Трепет черных крыльев (Клугер, Набокова) - страница 172

— Да.

— Хорошо.

Голос помолчал. Видимо, мысль Зайцева силилась подобрать убедительное объяснение и нашлась не сразу. А потом голос снова заговорил: казалось, тяжелая морская птица постепенно отрывается от воды, набирает высоту и силу полета.

— Я сама себе казалась огромной, как океан. Как земля. А он — маленьким жрецом. Заклинателем. Который знает, что земля может поглотить его в один момент. Что океан его в лепешку раздавит. Но он бросался в пучину. Очертя голову. Как в омут. Не до конца уверенный, что не будет выброшен, не погибнет. Вот такая у нас была любовь. И пусть осуждают!

«Ишь ты, — подумал Зайцев. — Неужели у меня такое носилось тогда в голове?» Не удивительно, что таким мыслям он не дал хода, похоронил и запечатал, пока провинциальный гипнотизер не высвободил их из долгого ящика памяти.

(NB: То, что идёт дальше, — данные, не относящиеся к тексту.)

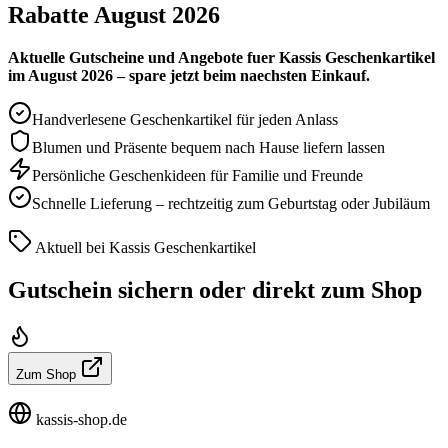
Rabatte August 2026
Aktuelle Gutscheine und Angebote fuer Kassis Geschenkartikel
im August 2026 – spare jetzt beim naechsten Einkauf.
Handverlesene Geschenkartikel für jeden Anlass
Blumen und Präsente bequem nach Hause liefern lassen
Persönliche Geschenkideen für Familie und Freunde
Schnelle Lieferung – rechtzeitig zum Geburtstag oder Jubiläum
Aktuell bei Kassis Geschenkartikel
Gutschein sichern oder direkt zum Shop
Zum Shop
kassis-shop.de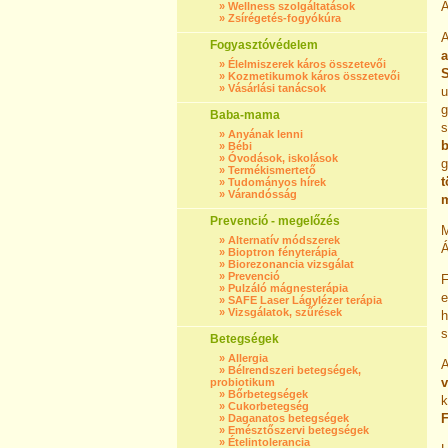
Á
»
Wellness szolgáltatások
»
Zsírégetés-fogyókúra
Fogyasztóvédelem
a
»
Élelmiszerek káros összetevői
S
»
Kozmetikumok káros összetevői
»
Vásárlási tanácsok
u
g
Baba-mama
s
»
Anyának lenni
b
»
Bébi
»
Óvodások, iskolások
»
Termékismertető
t
»
Tudományos hírek
»
Várandósság
Prevenció - megelőzés
M
»
Alternatív módszerek
Á
»
Bioptron fényterápia
»
Biorezonancia vizsgálat
»
Prevenció
F
»
Pulzáló mágnesterápia
e
»
SAFE Laser Lágylézer terápia
»
Vizsgálatok, szűrések
h
s
Betegségek
»
Allergia
»
Bélrendszeri betegségek,
v
probiotikum
»
Bőrbetegségek
k
»
Cukorbetegség
F
»
Daganatos betegségek
»
Emésztőszervi betegségek
»
Ételintolerancia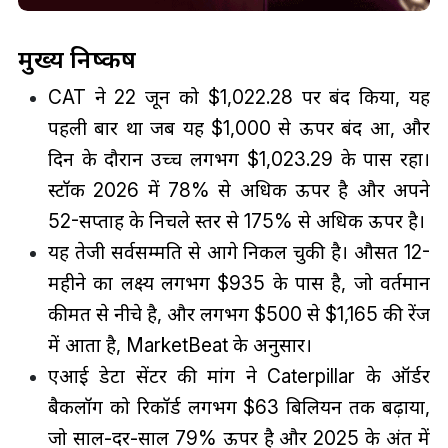
मुख्य निष्कर्ष
CAT ने 22 जून को $1,022.28 पर बंद किया, यह
पहली बार था जब यह $1,000 से ऊपर बंद हुआ, और
दिन के दौरान उच्च लगभग $1,023.29 के पास रहा।
स्टॉक 2026 में 78% से अधिक ऊपर है और अपने
52-सप्ताह के निचले स्तर से 175% से अधिक ऊपर है।
यह तेजी सर्वसम्मति से आगे निकल चुकी है। औसत 12-
महीने का लक्ष्य लगभग $935 के पास है, जो वर्तमान
कीमत से नीचे है, और लगभग $500 से $1,165 की रेंज
में आता है, MarketBeat के अनुसार।
एआई डेटा सेंटर की मांग ने Caterpillar के ऑर्डर
बैकलॉग को रिकॉर्ड लगभग $63 बिलियन तक बढ़ाया,
जो साल-दर-साल 79% ऊपर है और 2025 के अंत में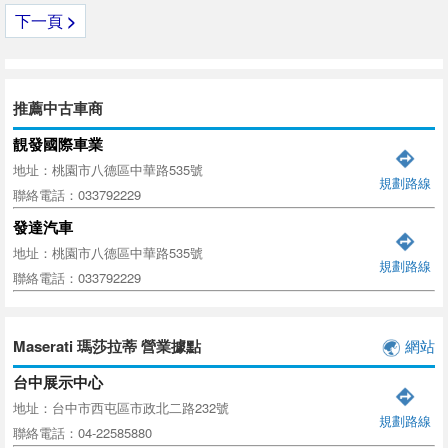
下一頁
>
推薦中古車商
靚發國際車業
地址：桃園市八德區中華路535號
規劃路線
聯絡電話：033792229
發達汽車
地址：桃園市八德區中華路535號
規劃路線
聯絡電話：033792229
Maserati 瑪莎拉蒂 營業據點
網站
台中展示中心
地址：台中市西屯區市政北二路232號
規劃路線
聯絡電話：04-22585880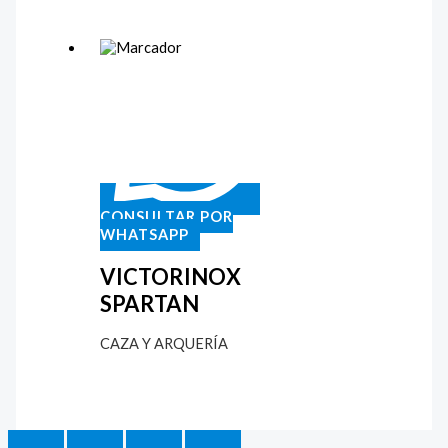
CONSULTAR POR
WHATSAPP
VICTORINOX
SPARTAN
CAZA Y ARQUERÍA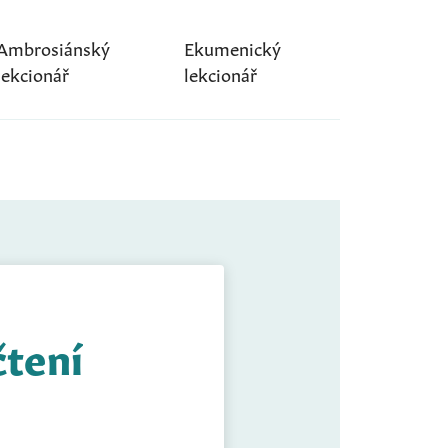
Ambrosiánský
Ekumenický
lekcionář
lekcionář
čtení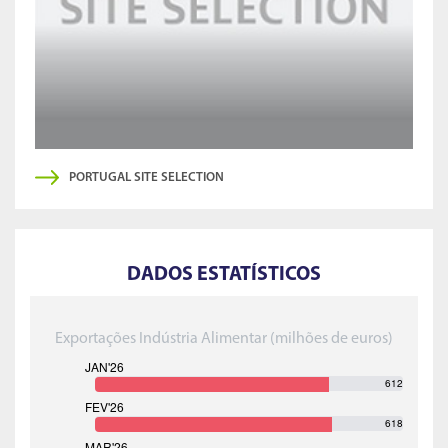
PORTUGAL SITE SELECTION
DADOS ESTATÍSTICOS
Exportações Indústria Alimentar (milhões de euros)
612
618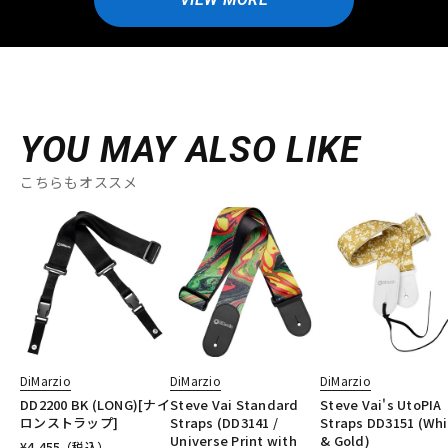
YOU MAY ALSO LIKE
こちらもオススメ
DiMarzio
DiMarzio
DiMarzio
DD2200 BK (LONG)[ナイ
Steve Vai Standard
Steve Vai's UtoPIA
ロンストラップ]
Straps (DD3141 /
Straps DD3151 (Whi
Universe Print with
& Gold)
¥
4,455
（税込）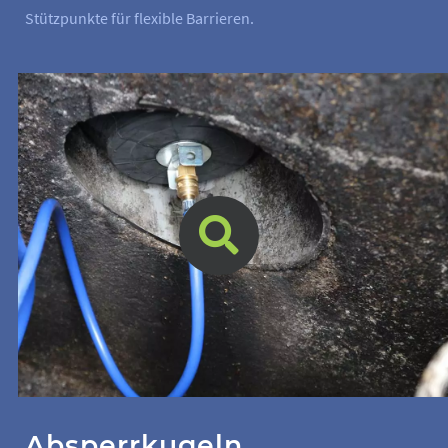
Stützpunkte für flexible Barrieren.
Absperrkugeln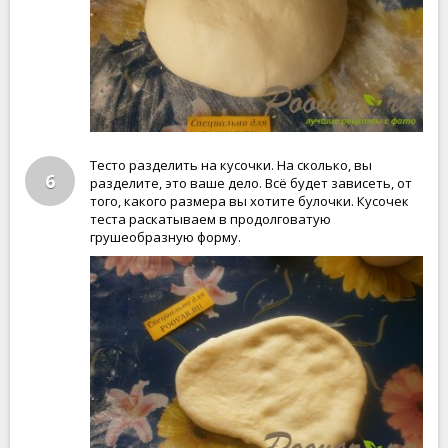
Тесто разделить на кусочки. На сколько, вы
6
разделите, это ваше дело. Всё будет зависеть, от
того, какого размера вы хотите булочки. Кусочек
теста раскатываем в продолговатую
грушеобразную форму.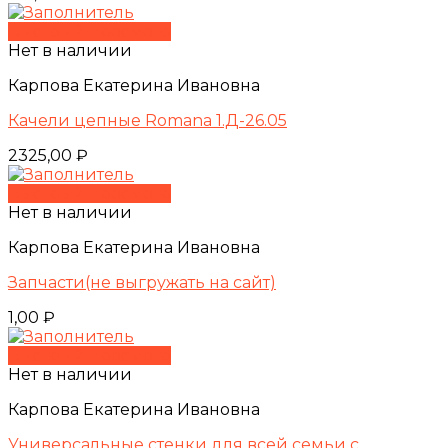
Быстрый просмотр
Нет в наличии
Карпова Екатерина Ивановна
Качели цепные Romana 1.Д-26.05
2325,00
₽
Быстрый просмотр
Нет в наличии
Карпова Екатерина Ивановна
Запчасти(не выгружать на сайт)
1,00
₽
Быстрый просмотр
Нет в наличии
Карпова Екатерина Ивановна
Универсальные стенки для всей семьи с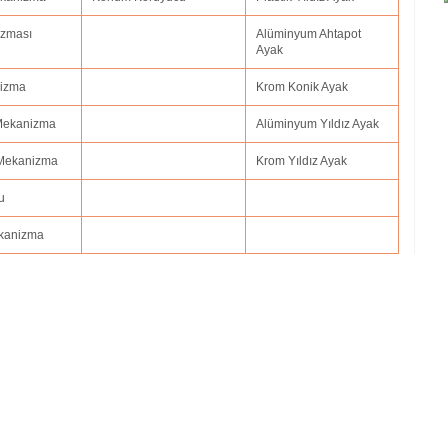
izması
Alüminyum Ahtapot
Ayak
nizma
Krom Konik Ayak
 Mekanizma
Alüminyum Yıldız Ayak
 Mekanizma
Krom Yıldız Ayak
u
ekanizma
i adıyaman.ofis koltuk tamiri afyonkarahisar,ofis koltuk tamiri ağrı.ofis koltuk t
uk tamiri antalya,ofis koltuk tamiri ardahan,ofis koltuk tamiri artvin,ofis koltuk
tuk tamiri batman,ofis koltuk tamiri bayburt,ofis koltuk tamiri bilecik,ofis koltuk 
r,ofis koltuk tamiri bursa.ofis koltuk tamiri düzce,ofis koltuk tamiri çanakkale.o
s koltuk tamiri diyarbakır,ofis koltuk tamiri gaziantep,ofis koltuk tamiri edirne,o
ltuk tamiri eskişehir,ofis koltuk tamiri giresun,ofis koltuk tamiri, gümüşhane,ofi
tamiri ısparta,ofis koltuk tamiri istanbul,ofis koltuk tamiri izmir,ofis koltuk ta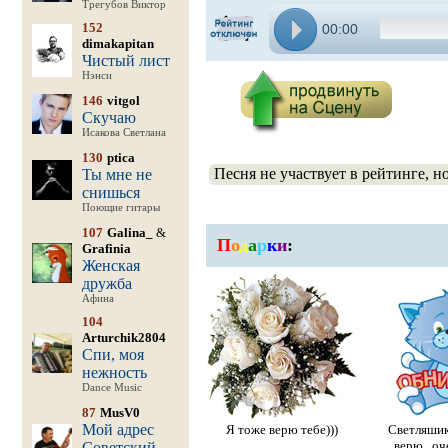
Трегубов Виктор
152
00:00
dimakapitan
Чистый лист
Нэнси
146
vitgol
Скучаю
Исакова Светлана
130
ptica
Песня не участвует в рейтинге, н
Ты мне не
снишься
Поющие гитары
107
Galina_
&
П
о
д
а
р
к
и
:
Grafinia
Женская
дружба
Афина
104
Arturchik2804
Спи, моя
нежность
Dance Music
87
MusV0
Мой адрес
Я тоже верю тебе)))
Светляши
верю...оч
Советский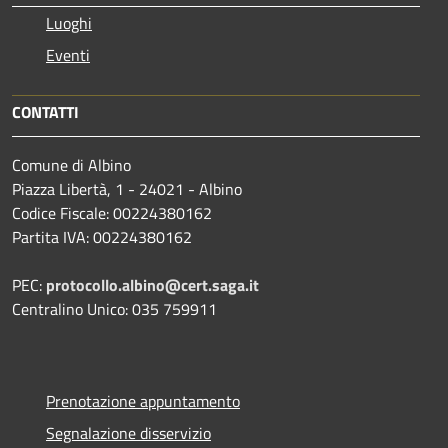
Luoghi
Eventi
CONTATTI
Comune di Albino
Piazza Libertà, 1 - 24021 - Albino
Codice Fiscale: 00224380162
Partita IVA: 00224380162
PEC:
protocollo.albino@cert.saga.it
Centralino Unico: 035 759911
Prenotazione appuntamento
Segnalazione disservizio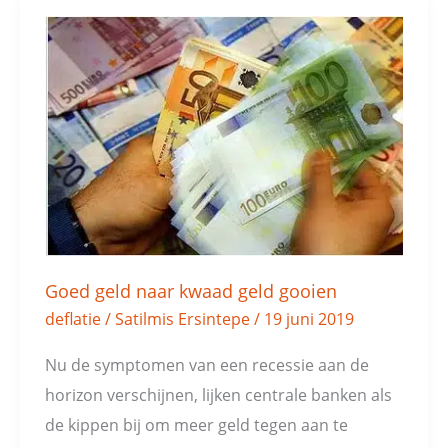
Goed
geld
naar
kwaad
geld
gooien
Goed geld naar kwaad geld gooien
deflatie
/
Satilmis Ersintepe
/
19 juni 2019
Nu de symptomen van een recessie aan de
horizon verschijnen, lijken centrale banken als
de kippen bij om meer geld tegen aan te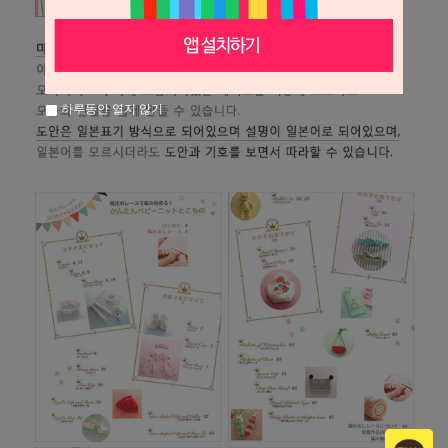
하루동안 열지 않기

Тем временем мышонок освоился в бывших профессорских апартаментах. А еще через некоторое время решил, что неплохо бы ему самому всем этим владеть. А может, с этой мыслью он и подступился к вдовице с самого начала? Или все-таки в начале был голос? Все-таки были чистые чудные мгновенья в этой истории?

— Я забыла, — рассеянно прошептал голос. — На чем я остановилась?

— Что он хочет вас убить, — безжалостно напомнил Зайцев. И опять почувствовал старую боль. Боль старого шрама — не помог, не спас. А мог. Или не мог? Пусть она ответит. Пусть ответит и уйдет навсегда.

— Убить, — раздельно повторил голос. — Какая насмешка. Не правда ли?

— Он вас бил?

Молчание. Зайцев знал: перед ней полыхал забор жаркого стыда. Тогда она не смогла его перешагнуть. Если только Крачкин был прав.

Но сейчас она перешагнула — заговорила. А Крачкин оказался не прав.

— Это я его била.

«Точно. Ведь я тогда подумал сразу, как его увидел: неспортивный товарищ. Моя первая мысль была… Я просто не осмелился тогда додумать ее до конца. Унижение — мотив почище квартирного вопроса. А впрочем, как это тогда могло мне помочь? Никак. Гад ушел ненаказанным, вот и весь сказ».

А Анна все говорила, прикасаясь к воспоминаниям — и обжигаясь. Зайцев слушал вполуха. Отмечая себе только контуры по точкам-узелкам.

— Била не сразу. Не сразу начала бить. Первый раз я его ударила… Просила прощения. Долгое время было все хорошо. Потом я все чаще стала срываться. Эксцессы стали повторяться.

Его больше не удивляло, что эта Анна, властная и вспыльчивая, была совершенно не похожа на ту, что пришла к нему с письмом, забитую клячу. Они отличались ровно настолько, насколько сам Зайцев теперь отличался от себя самого, тогдашнего сосунка. Теперь он совсем иначе умел читать людей и понимать — тех, кого прочел давным-давно. «И ни черта тогда в них не понял», — с легкой грустью подумал он, глядя сейчас в лепной потолок с орнаментом, что упирался в фанерную стенку.